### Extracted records
⟨
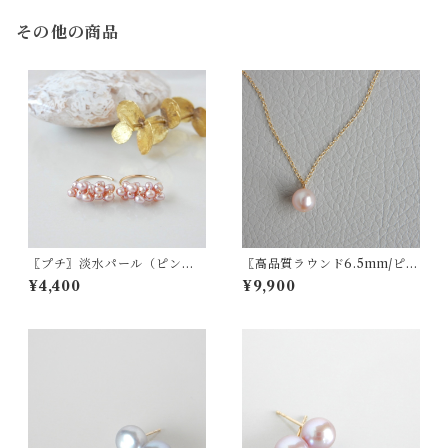
その他の商品
〖プチ〗淡水パール（ピン
〖高品質ラウンド6.5mm/ピン
ク）ピアス/イヤリング14kgf
ク〗淡水パール一粒ネックレ
¥4,400
¥9,900
【1782】
ス14kgf【1215】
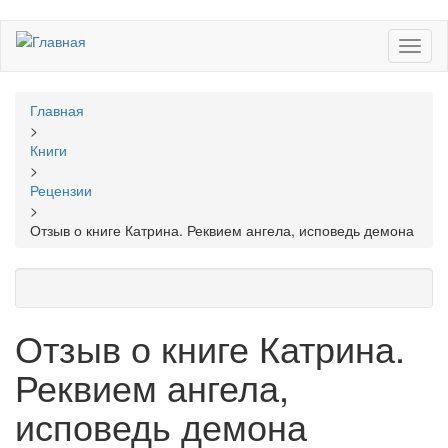
Перейти
Toggl
к
naviga
основному
содержанию
Вы
Главная
здесь
>
Книги
>
Рецензии
>
Отзыв о книге Катрина. Реквием ангела, исповедь демона
Отзыв о книге Катрина.
Реквием ангела,
исповедь демона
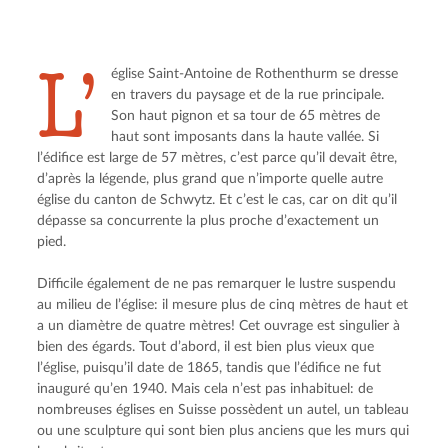
L’
église Saint-Antoine de Rothenthurm se dresse 
en travers du paysage et de la rue principale. 
Son haut pignon et sa tour de 65 mètres de 
haut sont imposants dans la haute vallée. Si 
l’édifice est large de 57 mètres, c’est parce qu’il devait être, 
d’après la légende, plus grand que n’importe quelle autre 
église du canton de Schwytz. Et c’est le cas, car on dit qu’il 
dépasse sa concurrente la plus proche d’exactement un 
pied.
Difficile également de ne pas remarquer le lustre suspendu 
au milieu de l’église: il mesure plus de cinq mètres de haut et 
a un diamètre de quatre mètres! Cet ouvrage est singulier à 
bien des égards. Tout d’abord, il est bien plus vieux que 
l’église, puisqu’il date de 1865, tandis que l’édifice ne fut 
inauguré qu’en 1940. Mais cela n’est pas inhabituel: de 
nombreuses églises en Suisse possèdent un autel, un tableau 
ou une sculpture qui sont bien plus anciens que les murs qui 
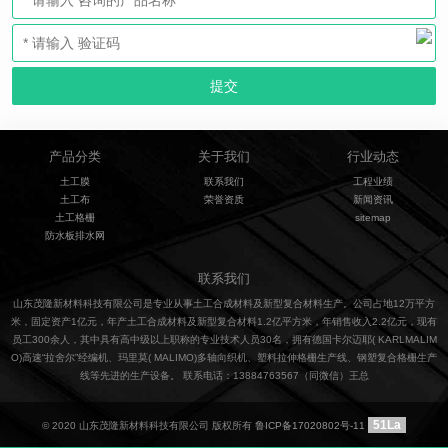
产品分类
关于我们
行业动态
土工膜
联系我们
工程业绩
土工布
荣誉资质
新闻资讯
土工格栅
sitemap
防水板排水网
联系我们
山东茂隆新材料科技有限公司是专业从事土工合成材料及新型复合材料生产。公司占地12万平方
米，固定资产1亿元，年产土工合成材料及新型复合材料1.2亿平方米，年销售收入2.2亿元，现有
员工300余人，其中具有高中级以上职称的专业技术人员30名，拥有德国卡尔迈耶( KARLMALIM
O)高速“拉舍尔”经编机、玛里莫( MALIMO)多轴向织机、塑料拉伸格栅生产线、钢塑复合格栅生产
线等先进的生产设备。 联系电话：13884763567（同微信）王总
51La
© 2020 山东茂隆新材料科技有限公司 版权所有
鲁ICP备17020802号-11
⟩
### EXERCISE REQUIREMENTS
I'd like the lines above repeated exactly, from the one that contains "a un diamètre" through the one that contains "山东茂隆新材料科技有限公司是", with no pictures.

### WRITTEN ANSWER
a un diamètre de quatre mètres! Cet ouvrage est singulier à 
bien des égards. Tout d’abord, il est bien plus vieux que 
l’église, puisqu’il date de 1865, tandis que l’édifice ne fut 
inauguré qu’en 1940. Mais cela n’est pas inhabituel: de 
nombreuses églises en Suisse possèdent un autel, un tableau 
ou une sculpture qui sont bien plus anciens que les murs qui 
产品分类
关于我们
行业动态
土工膜
联系我们
工程业绩
土工布
荣誉资质
新闻资讯
土工格栅
sitemap
防水板排水网
联系我们
山东茂隆新材料科技有限公司是专业从事土工合成材料及新型复合材料生产。公司占地12万平方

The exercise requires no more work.